## Provided information
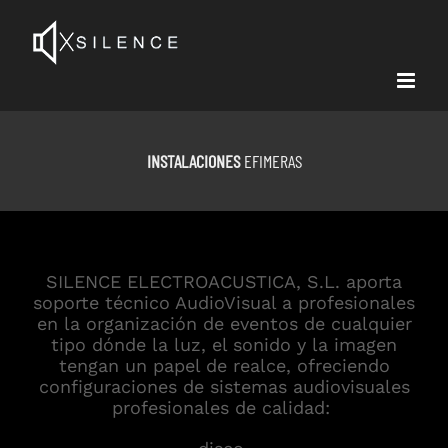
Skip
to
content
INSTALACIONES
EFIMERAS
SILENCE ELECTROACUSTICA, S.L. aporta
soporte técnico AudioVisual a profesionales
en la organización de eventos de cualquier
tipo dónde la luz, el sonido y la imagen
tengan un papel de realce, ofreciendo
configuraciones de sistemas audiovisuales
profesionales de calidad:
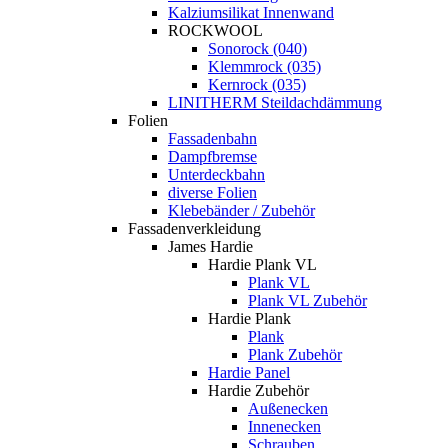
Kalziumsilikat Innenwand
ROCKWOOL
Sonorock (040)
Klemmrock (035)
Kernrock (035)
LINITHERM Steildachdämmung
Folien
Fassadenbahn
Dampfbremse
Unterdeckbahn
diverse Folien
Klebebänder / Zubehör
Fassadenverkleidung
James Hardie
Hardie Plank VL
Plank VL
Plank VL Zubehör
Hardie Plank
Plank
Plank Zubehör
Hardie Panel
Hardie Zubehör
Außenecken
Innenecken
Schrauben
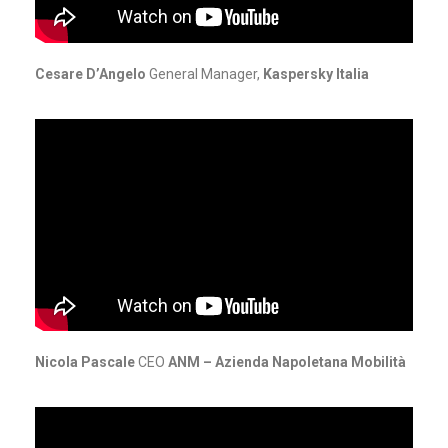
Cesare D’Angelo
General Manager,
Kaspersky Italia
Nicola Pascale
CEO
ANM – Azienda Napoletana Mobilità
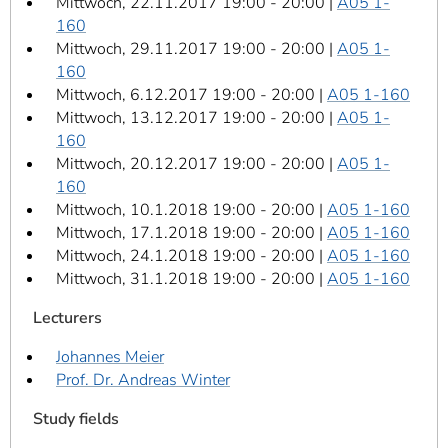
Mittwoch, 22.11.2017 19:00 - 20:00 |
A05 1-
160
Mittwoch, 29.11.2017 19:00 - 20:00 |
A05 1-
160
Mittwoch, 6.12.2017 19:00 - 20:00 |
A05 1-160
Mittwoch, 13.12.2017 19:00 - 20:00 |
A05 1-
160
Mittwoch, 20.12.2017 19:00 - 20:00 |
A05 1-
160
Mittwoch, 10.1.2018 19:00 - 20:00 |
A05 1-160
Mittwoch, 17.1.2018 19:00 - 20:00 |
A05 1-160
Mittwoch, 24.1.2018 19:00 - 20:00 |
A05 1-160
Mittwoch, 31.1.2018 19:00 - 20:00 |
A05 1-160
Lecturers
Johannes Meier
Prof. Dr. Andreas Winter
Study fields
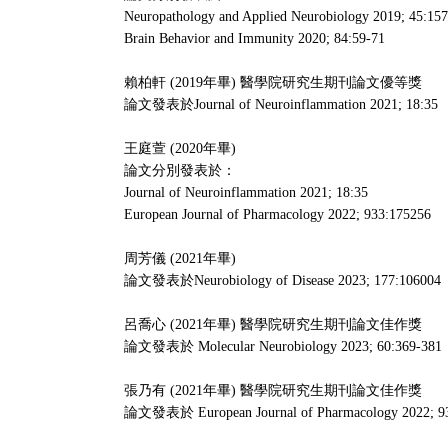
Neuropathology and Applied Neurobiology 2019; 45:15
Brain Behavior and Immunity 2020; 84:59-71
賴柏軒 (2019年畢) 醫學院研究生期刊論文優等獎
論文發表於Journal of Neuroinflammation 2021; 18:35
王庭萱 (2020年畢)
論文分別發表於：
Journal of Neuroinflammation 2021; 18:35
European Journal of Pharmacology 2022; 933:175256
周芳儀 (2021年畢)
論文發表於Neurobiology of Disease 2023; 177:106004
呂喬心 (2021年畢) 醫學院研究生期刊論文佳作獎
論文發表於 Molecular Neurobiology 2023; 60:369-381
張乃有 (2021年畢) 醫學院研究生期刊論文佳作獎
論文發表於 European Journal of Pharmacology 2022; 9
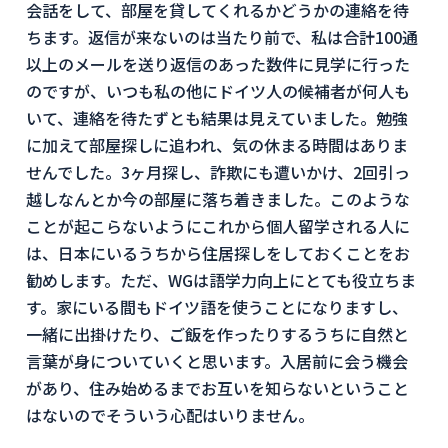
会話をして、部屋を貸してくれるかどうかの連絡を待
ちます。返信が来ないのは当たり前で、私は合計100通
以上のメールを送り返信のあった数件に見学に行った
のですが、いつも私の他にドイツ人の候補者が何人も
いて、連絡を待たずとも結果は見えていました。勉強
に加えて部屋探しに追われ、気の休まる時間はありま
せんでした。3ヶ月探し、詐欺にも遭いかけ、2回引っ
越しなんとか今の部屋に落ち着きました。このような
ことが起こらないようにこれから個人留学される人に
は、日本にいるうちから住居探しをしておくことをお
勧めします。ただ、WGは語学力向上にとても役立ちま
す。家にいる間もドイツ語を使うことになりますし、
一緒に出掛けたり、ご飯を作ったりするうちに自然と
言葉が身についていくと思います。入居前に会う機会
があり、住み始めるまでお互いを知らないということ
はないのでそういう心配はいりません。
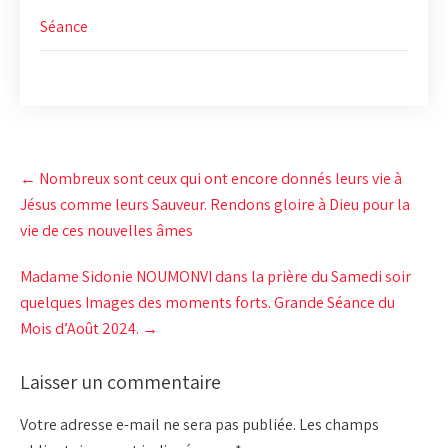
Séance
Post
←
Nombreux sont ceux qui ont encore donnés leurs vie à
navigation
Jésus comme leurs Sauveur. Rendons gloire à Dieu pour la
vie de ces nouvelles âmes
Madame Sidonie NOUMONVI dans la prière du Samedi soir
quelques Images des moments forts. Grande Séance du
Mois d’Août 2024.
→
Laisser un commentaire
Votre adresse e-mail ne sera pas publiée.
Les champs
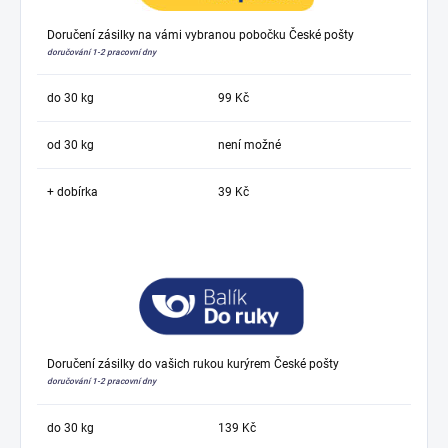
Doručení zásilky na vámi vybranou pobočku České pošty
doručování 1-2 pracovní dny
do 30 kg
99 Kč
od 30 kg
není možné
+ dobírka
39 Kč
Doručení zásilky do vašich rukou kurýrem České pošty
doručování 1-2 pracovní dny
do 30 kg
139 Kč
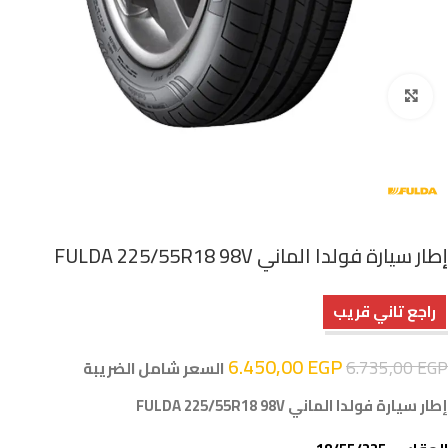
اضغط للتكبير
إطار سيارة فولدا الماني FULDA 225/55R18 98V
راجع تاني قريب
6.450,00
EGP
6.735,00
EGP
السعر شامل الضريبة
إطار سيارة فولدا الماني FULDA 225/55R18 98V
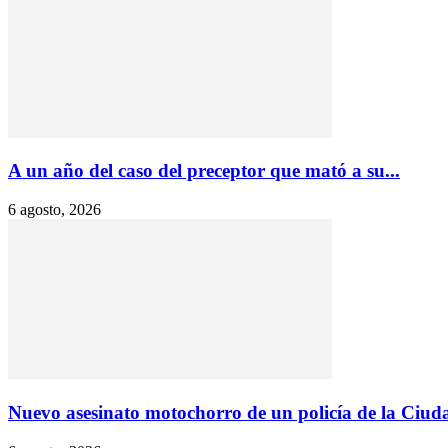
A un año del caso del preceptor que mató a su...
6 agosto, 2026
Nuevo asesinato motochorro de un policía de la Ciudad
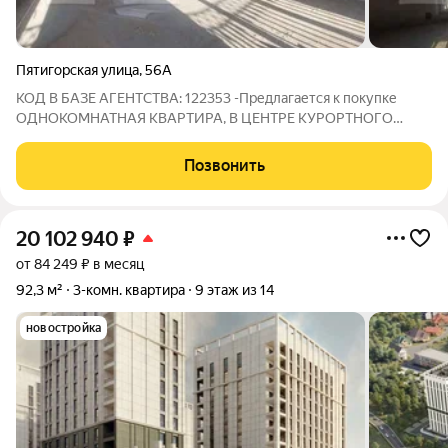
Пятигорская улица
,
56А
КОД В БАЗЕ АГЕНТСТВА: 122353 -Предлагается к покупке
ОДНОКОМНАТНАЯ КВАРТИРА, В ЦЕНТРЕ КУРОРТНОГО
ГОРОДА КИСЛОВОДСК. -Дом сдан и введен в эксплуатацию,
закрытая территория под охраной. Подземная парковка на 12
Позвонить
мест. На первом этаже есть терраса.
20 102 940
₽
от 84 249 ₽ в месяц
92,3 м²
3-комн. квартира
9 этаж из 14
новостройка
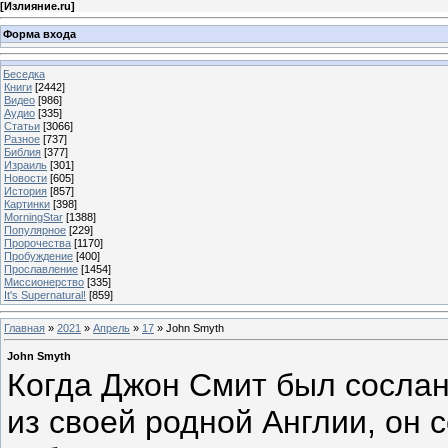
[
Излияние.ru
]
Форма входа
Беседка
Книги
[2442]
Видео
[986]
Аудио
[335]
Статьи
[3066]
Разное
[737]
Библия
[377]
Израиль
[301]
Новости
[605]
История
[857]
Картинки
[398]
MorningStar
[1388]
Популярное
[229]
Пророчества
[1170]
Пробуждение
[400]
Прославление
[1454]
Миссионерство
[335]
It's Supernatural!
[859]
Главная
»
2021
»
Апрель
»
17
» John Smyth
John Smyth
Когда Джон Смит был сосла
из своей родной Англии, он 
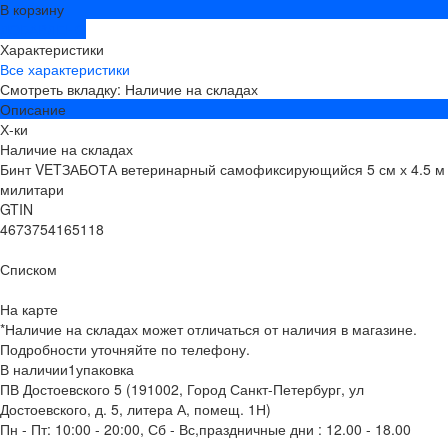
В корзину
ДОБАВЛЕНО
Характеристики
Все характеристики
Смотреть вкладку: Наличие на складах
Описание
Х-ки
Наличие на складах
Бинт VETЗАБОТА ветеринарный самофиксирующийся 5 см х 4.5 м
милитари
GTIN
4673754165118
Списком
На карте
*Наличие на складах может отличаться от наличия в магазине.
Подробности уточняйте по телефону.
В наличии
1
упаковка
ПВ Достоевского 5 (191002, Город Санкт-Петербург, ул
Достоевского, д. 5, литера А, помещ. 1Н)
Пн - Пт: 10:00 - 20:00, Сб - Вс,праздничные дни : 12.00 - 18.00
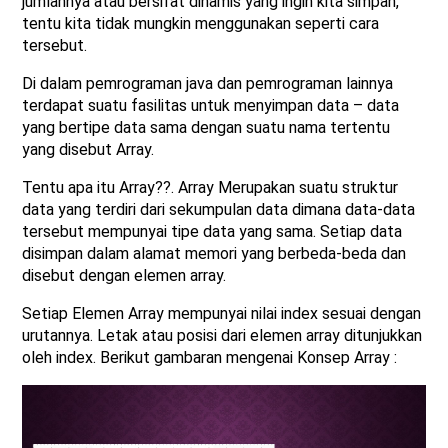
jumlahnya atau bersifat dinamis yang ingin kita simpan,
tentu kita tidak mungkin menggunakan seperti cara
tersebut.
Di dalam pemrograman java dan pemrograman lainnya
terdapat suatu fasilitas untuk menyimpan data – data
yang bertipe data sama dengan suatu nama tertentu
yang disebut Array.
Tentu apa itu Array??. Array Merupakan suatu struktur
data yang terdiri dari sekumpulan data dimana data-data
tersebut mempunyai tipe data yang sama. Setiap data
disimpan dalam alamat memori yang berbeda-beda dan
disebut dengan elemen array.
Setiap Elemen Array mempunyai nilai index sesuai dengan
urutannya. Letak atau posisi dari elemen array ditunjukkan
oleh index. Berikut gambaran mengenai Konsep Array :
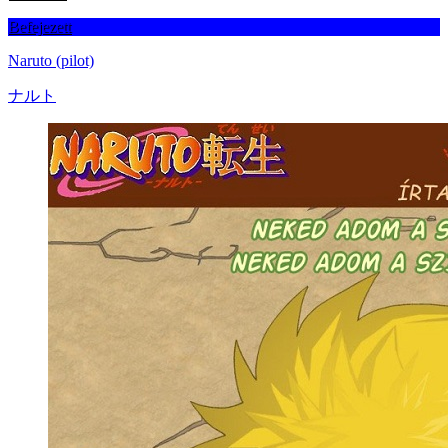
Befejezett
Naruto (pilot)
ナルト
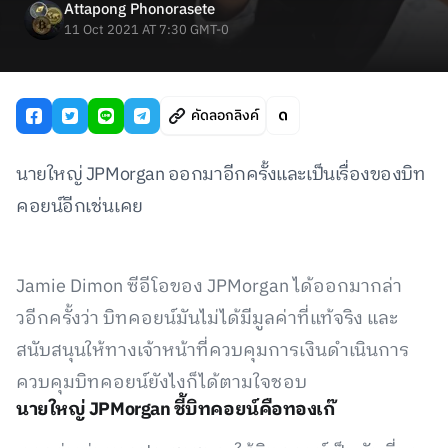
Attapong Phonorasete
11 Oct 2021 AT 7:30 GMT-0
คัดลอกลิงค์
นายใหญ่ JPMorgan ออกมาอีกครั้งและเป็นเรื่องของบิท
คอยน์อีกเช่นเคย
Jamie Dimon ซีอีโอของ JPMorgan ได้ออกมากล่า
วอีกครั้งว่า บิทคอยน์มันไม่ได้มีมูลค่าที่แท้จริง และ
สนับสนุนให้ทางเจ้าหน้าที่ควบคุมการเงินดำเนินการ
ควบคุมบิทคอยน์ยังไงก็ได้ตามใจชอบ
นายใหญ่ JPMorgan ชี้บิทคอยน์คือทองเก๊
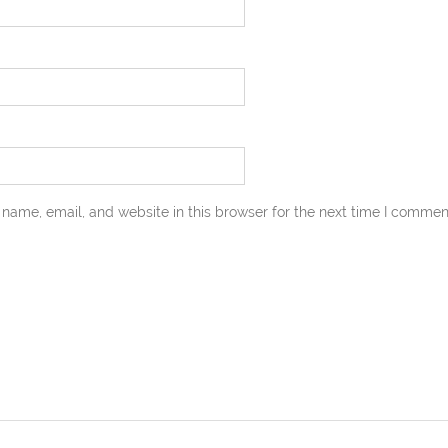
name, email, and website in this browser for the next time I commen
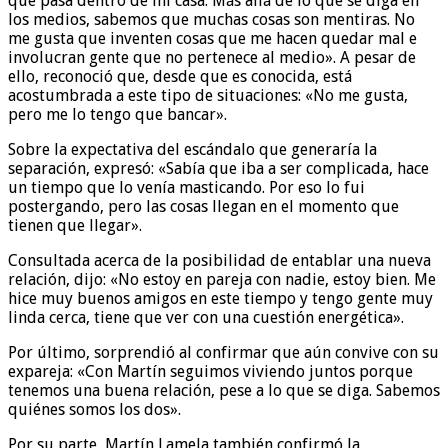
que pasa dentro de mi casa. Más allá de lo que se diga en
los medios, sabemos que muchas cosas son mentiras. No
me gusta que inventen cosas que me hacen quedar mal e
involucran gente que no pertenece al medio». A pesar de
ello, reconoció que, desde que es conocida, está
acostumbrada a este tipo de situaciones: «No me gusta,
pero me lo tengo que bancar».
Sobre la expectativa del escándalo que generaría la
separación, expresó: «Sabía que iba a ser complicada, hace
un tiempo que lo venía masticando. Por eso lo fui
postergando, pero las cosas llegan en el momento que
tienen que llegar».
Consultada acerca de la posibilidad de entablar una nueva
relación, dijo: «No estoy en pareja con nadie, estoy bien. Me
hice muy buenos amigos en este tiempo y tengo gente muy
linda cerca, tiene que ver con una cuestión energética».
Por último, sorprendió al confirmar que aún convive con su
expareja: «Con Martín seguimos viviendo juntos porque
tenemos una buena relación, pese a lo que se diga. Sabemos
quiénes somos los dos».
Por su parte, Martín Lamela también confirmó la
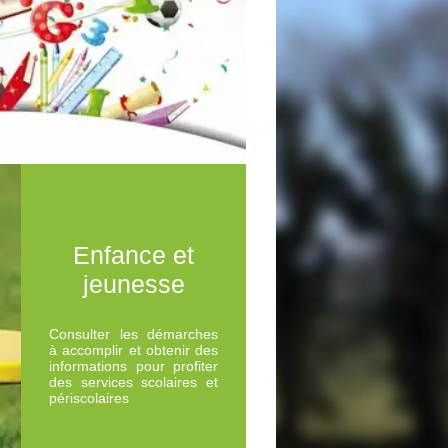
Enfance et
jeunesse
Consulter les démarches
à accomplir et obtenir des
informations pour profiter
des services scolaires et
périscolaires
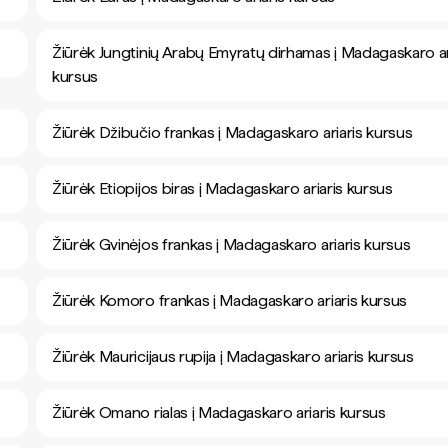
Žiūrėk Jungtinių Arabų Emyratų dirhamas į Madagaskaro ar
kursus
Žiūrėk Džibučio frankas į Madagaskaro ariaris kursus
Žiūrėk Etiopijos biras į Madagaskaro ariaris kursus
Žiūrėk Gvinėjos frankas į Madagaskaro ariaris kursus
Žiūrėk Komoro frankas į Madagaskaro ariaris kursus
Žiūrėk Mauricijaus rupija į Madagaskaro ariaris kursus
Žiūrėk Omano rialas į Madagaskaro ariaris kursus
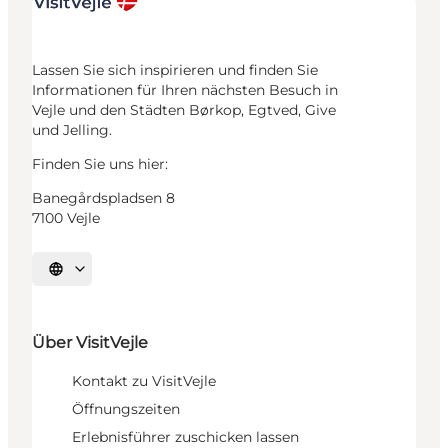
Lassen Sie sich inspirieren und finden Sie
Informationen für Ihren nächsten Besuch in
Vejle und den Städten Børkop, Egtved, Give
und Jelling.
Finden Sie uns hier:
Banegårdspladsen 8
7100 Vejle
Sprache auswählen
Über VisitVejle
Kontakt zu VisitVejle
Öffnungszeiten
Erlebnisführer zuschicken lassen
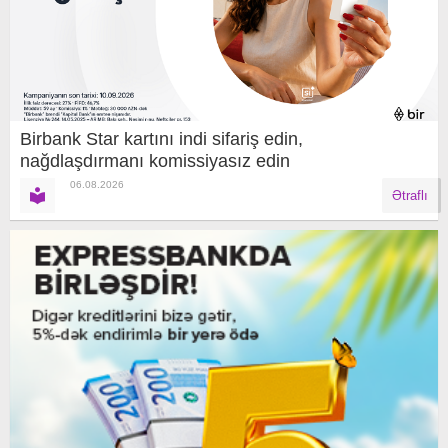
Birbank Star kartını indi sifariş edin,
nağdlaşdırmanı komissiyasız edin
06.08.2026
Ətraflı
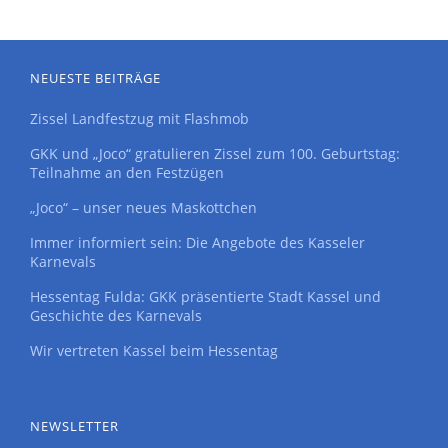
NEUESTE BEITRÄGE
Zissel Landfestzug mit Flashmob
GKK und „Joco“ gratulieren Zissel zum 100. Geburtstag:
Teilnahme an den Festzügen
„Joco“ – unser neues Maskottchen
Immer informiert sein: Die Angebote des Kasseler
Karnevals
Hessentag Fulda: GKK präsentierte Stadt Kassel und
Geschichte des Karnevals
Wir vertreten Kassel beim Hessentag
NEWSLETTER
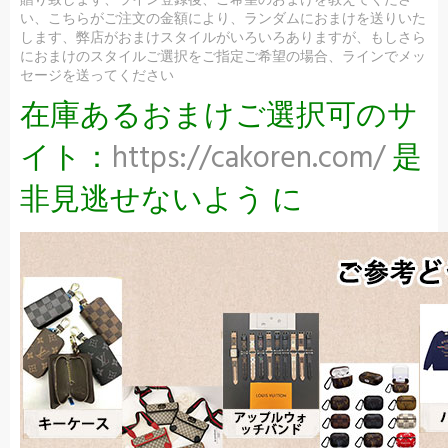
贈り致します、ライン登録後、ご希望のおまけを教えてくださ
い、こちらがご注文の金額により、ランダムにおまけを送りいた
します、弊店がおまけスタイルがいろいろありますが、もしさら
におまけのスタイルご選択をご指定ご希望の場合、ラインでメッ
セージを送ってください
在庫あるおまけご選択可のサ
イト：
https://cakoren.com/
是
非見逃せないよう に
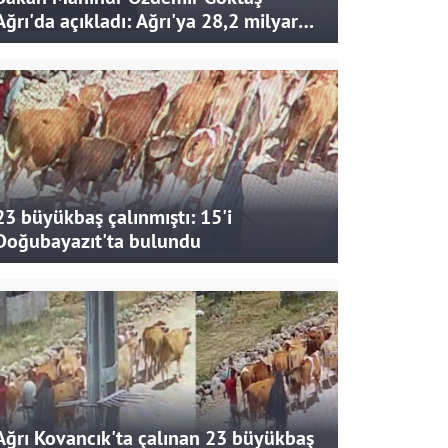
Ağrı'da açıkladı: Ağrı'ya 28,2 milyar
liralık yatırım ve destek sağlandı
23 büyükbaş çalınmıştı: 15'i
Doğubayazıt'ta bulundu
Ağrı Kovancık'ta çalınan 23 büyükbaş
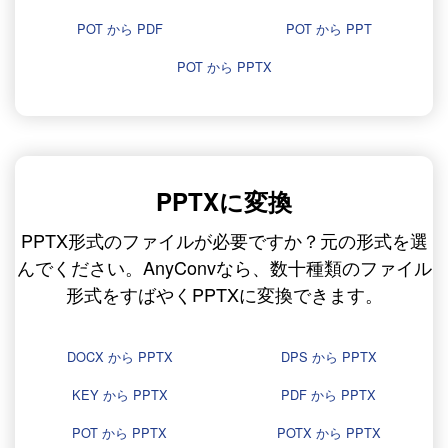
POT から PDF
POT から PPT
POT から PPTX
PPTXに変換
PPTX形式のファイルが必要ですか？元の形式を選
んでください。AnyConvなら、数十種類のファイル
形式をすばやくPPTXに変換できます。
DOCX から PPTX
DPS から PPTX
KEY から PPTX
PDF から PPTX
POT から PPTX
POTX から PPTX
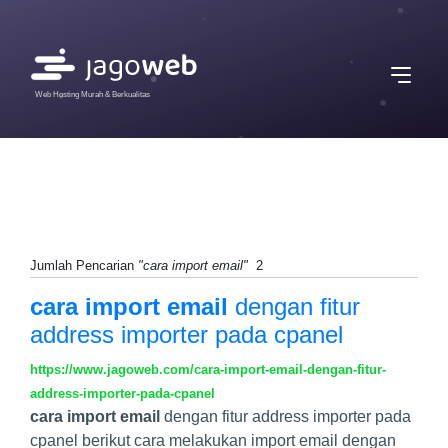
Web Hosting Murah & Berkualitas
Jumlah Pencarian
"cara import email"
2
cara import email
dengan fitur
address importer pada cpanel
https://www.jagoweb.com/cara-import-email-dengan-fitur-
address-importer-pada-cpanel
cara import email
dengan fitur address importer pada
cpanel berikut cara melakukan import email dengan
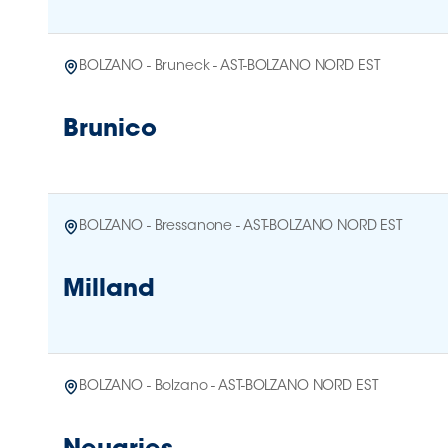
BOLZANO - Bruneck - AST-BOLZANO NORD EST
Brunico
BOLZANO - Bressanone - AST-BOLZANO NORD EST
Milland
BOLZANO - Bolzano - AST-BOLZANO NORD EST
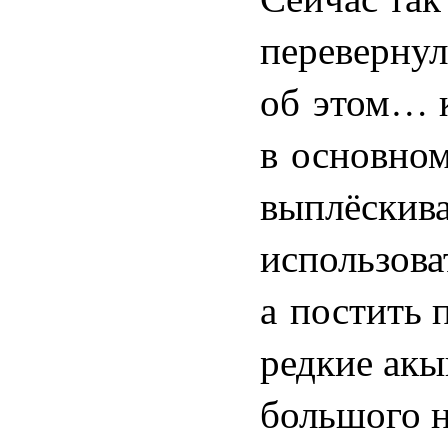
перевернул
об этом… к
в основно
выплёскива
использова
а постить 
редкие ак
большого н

## Exercise requirements
Copy out the part of the listing that starts with the line containing "贈り致します、ライン登録後、ご希望のおまけを教えてくださ" and runs to the end of the listing. Leave the pictures out.

## Answer space
贈り致します、ライン登録後、ご希望のおまけを教えてくださ
い、こちらがご注文の金額により、ランダムにおまけを送りいた
します、弊店がおまけスタイルがいろいろありますが、もしさら
におまけのスタイルご選択をご指定ご希望の場合、ラインでメッ
セージを送ってください
在庫あるおまけご選択可のサ
イト：
https://cakoren.com/
是
非見逃せないよう に
Ağrı'da açıkladı: Ağrı'ya 28,2 milyar
liralık yatırım ve destek sağlandı
23 büyükbaş çalınmıştı: 15'i
Doğubayazıt'ta bulundu
Ağrı Kovancık'ta çalınan 23 büyükbaş
POT から PDF
POT から PPT
POT から PPTX
PPTXに変換
PPTX形式のファイルが必要ですか？元の形式を選
んでください。AnyConvなら、数十種類のファイル
形式をすばやくPPTXに変換できます。
DOCX から PPTX
DPS から PPTX
KEY から PPTX
PDF から PPTX
POT から PPTX
POTX から PPTX
Web Hosting Murah & Berkualitas
Jumlah Pencarian
"cara import email"
2
cara import email
dengan fitur
address importer pada cpanel
https://www.jagoweb.com/cara-import-email-dengan-fitur-
address-importer-pada-cpanel
cara import email
dengan fitur address importer pada
cpanel berikut cara melakukan import email dengan
BOLZANO - Bruneck - AST-BOLZANO NORD EST
Brunico
BOLZANO - Bressanone - AST-BOLZANO NORD EST
Milland
BOLZANO - Bolzano - AST-BOLZANO NORD EST
перевернул
об этом… к
в основно
выплёскива
использова
а постить 
редкие ак
большого н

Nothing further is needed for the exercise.